Tuesday, July 15, 2008

Breaking eggs

Every now and then something happens that affects me, while other people around me seem to shake it off quickly and move on. A burst of sudden violence, or an accident, or an abrupt release of emotion. I remember as a child watching a cousin fall from a tree and the panic I felt as I yelled for my mother (and the ensuing embarrassment when the boy's mother, a physician, dusted him off and sent him back to play.) In college a basketball player somehow smashed his face into the backboard and fell to the ground in a bloody mess. (I may have the choreography wrong - is that even possible if you're not 7 feet tall? Point is, the excessive blood, the prone body.) I was shocked that once he was carried out, my friends wanted to stay and watch the rest of the game as if nothing had happened, while my legs still trembled a half hour later when we stood to climb down the bleachers.

All this is a preamble to a moment on the Metro North train last week - not the nighttime journey I've already bored you with, but an earlier, Sunday afternoon ride back into the city. A young family got on the train when I did, clearly taking the trip for the amusement of their young children, who were about three and five years old. It was a local train, and they got off only two stops later, after the kids' awe seemed to be winding down. As they stepped onto the platform, apparently one of the kids slipped between the train and the platform and the mother let out a blood-curling scream. I could see none of it, but it was immediately resolved - the father or someone had hold of the kid, or he wasn't as close to the gap as his mother thought - I'm not sure, but in a few seconds the trains door closed and I could see through my window the family making their way on the platform to the station stairs, the mother looking sheepish but relieved. But her scream reverberated in my head, that pure animal terror, and I couldn't stop shaking.
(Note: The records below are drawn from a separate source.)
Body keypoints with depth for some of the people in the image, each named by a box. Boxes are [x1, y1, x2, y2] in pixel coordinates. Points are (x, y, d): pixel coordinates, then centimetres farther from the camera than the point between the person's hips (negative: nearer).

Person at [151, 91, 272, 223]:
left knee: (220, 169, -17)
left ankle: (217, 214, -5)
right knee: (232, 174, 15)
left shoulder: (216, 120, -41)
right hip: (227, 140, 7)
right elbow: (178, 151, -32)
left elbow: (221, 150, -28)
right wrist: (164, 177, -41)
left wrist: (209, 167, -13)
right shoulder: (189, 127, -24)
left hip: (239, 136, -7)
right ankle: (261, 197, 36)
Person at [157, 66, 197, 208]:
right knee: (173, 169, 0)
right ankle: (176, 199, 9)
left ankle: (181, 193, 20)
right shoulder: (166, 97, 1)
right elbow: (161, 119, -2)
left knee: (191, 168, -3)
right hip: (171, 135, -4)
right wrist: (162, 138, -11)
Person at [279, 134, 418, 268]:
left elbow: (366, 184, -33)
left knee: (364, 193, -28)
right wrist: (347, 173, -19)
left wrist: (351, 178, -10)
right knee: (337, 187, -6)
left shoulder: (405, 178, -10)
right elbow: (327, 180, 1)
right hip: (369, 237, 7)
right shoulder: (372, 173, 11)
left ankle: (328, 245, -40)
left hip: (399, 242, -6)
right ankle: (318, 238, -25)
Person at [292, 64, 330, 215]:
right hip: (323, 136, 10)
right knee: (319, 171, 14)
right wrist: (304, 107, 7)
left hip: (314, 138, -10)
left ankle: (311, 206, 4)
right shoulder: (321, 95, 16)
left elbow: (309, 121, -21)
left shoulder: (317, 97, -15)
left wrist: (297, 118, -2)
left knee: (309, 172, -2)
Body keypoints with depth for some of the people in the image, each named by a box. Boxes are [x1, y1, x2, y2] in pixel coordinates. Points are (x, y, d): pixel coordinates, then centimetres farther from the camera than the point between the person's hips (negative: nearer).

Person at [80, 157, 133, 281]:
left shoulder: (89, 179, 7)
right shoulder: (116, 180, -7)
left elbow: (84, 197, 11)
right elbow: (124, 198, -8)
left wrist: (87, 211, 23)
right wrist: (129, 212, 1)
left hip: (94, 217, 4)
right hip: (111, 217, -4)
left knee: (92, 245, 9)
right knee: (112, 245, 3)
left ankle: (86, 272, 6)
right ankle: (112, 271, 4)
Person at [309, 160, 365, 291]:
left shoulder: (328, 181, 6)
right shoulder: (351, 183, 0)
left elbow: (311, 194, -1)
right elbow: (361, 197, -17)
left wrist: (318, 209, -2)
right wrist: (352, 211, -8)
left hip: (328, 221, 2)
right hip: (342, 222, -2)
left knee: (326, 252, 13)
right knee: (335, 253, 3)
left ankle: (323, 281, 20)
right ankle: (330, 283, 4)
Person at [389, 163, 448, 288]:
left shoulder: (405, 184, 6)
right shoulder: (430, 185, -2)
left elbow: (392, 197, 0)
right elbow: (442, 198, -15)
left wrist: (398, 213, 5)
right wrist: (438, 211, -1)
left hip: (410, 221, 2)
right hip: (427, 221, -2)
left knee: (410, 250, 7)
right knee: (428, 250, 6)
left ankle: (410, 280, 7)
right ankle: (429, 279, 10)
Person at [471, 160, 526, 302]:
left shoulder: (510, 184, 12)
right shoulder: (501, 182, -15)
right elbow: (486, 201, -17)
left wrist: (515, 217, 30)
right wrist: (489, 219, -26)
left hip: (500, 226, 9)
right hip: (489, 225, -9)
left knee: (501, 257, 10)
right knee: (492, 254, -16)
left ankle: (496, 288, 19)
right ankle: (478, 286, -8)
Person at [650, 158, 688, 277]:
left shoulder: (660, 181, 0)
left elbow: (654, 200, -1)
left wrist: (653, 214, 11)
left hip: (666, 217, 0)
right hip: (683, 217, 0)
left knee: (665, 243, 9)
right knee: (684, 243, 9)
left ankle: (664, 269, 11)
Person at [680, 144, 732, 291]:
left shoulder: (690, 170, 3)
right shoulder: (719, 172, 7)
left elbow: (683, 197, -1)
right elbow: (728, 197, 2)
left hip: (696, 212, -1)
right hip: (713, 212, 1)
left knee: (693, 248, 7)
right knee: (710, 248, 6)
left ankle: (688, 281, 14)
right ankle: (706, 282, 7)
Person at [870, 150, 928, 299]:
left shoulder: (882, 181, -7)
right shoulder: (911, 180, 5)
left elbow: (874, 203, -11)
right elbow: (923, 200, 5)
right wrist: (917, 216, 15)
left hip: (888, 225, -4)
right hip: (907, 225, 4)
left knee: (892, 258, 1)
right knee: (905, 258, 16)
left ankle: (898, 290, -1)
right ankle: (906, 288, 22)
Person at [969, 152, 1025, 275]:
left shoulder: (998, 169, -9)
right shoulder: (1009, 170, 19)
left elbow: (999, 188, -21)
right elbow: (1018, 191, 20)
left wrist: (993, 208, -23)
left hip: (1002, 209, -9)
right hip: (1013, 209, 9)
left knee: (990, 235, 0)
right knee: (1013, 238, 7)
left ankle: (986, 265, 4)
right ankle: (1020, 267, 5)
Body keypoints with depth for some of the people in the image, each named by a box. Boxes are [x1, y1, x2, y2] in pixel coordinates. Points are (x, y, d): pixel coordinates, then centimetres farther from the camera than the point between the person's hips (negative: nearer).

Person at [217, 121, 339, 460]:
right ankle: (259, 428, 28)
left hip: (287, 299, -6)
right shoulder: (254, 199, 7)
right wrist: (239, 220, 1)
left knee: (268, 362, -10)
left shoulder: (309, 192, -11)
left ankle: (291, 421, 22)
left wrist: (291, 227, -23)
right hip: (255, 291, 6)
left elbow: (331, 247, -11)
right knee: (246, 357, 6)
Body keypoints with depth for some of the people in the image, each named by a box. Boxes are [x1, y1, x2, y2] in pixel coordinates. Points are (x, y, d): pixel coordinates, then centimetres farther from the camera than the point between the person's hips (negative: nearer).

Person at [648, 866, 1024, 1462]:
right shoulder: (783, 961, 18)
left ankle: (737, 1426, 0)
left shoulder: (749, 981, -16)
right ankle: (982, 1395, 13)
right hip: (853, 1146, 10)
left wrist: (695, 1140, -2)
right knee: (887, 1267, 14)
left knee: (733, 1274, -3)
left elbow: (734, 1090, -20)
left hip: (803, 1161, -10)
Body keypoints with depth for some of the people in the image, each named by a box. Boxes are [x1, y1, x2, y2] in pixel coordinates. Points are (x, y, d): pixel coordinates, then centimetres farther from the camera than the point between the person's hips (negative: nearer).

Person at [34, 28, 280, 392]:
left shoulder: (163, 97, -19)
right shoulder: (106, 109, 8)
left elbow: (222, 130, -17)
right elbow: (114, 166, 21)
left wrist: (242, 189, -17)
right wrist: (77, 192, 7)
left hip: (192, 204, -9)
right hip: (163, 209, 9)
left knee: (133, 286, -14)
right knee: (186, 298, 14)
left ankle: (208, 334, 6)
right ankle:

If I were a character in a novel I was writing, I'd wonder if my abnormal sensitivity masked a long-hidden childhood trauma. But I don't think there is any dramatic incident I am burying. There was violence in my family, but I never witnessed it, and nobody ever spoke of it back then. So I think it's just that - having lived a life where we walked on eggshells, I overreact when the egg suddenly breaks without warning.